======== Exercise materials

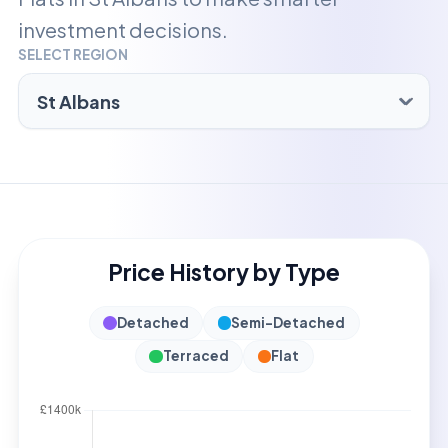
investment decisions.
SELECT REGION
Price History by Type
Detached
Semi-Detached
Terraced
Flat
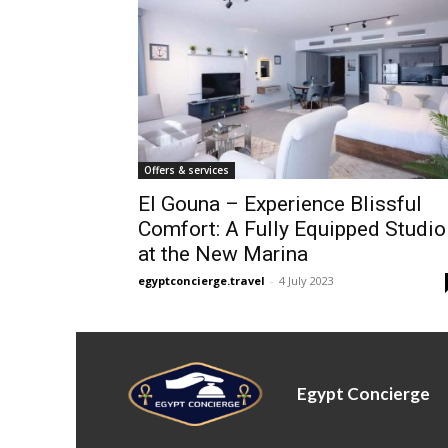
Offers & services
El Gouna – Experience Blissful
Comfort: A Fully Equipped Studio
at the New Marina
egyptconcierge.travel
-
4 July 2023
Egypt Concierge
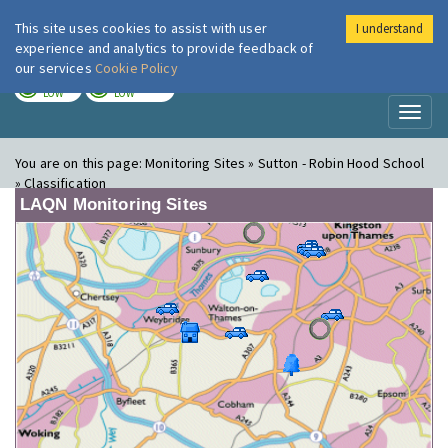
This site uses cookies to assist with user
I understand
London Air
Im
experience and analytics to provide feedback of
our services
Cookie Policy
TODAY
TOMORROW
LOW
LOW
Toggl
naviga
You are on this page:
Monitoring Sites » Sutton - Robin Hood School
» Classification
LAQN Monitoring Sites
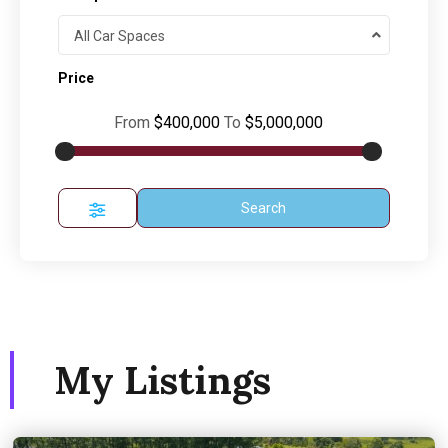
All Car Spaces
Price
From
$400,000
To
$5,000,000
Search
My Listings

================
======== Exercise materials

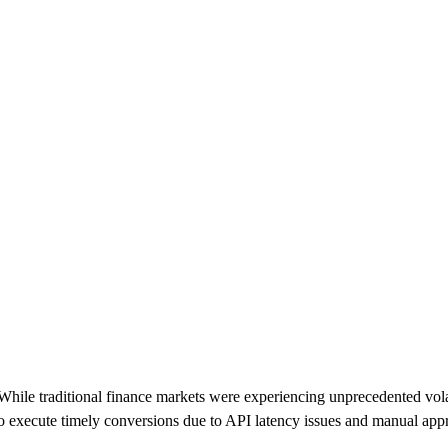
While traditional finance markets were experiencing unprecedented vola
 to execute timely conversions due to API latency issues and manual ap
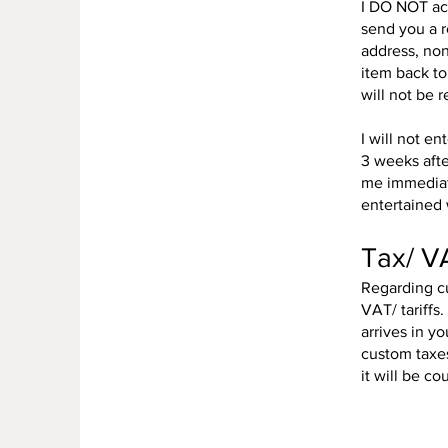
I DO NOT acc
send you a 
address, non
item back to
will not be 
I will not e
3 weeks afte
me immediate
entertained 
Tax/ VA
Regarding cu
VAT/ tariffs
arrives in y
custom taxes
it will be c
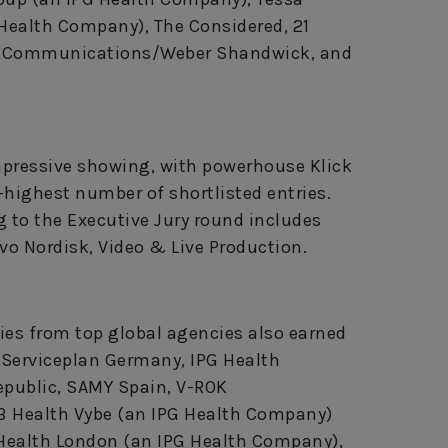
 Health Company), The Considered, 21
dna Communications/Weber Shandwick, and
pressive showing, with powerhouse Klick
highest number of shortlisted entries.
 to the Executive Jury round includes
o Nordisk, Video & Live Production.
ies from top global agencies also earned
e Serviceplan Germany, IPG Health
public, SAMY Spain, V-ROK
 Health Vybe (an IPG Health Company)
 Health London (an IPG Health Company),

================
======== Exercise materials

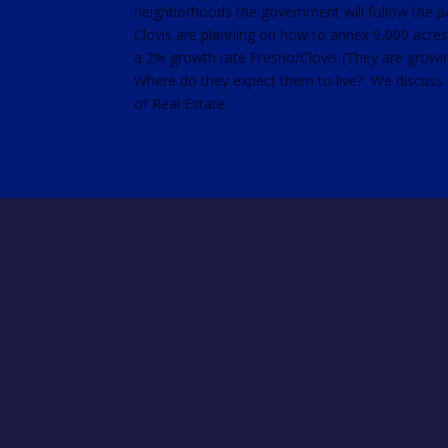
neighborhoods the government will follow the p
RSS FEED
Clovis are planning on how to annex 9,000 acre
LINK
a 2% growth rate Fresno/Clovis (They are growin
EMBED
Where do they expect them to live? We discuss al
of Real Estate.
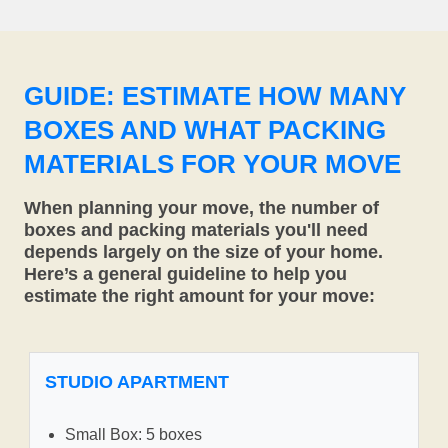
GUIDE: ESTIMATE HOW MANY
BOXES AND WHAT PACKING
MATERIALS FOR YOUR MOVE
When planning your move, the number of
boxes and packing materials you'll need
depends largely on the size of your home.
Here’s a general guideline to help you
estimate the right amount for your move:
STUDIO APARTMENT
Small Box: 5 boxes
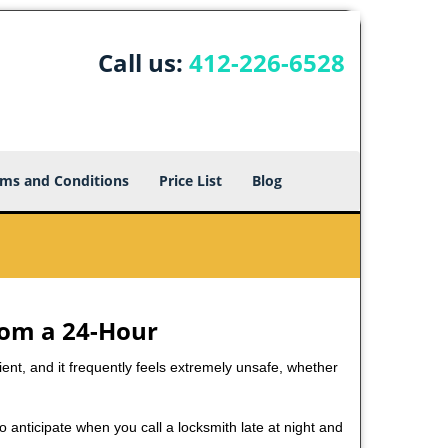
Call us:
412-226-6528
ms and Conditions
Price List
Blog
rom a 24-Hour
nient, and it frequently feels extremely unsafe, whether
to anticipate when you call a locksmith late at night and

================

= What you should do =
Using the listing, filter for "Health" and return the matching lines.

= Your solution =
 Health Company), The Considered, 21
e Serviceplan Germany, IPG Health
 Health Vybe (an IPG Health Company)
 Health London (an IPG Health Company),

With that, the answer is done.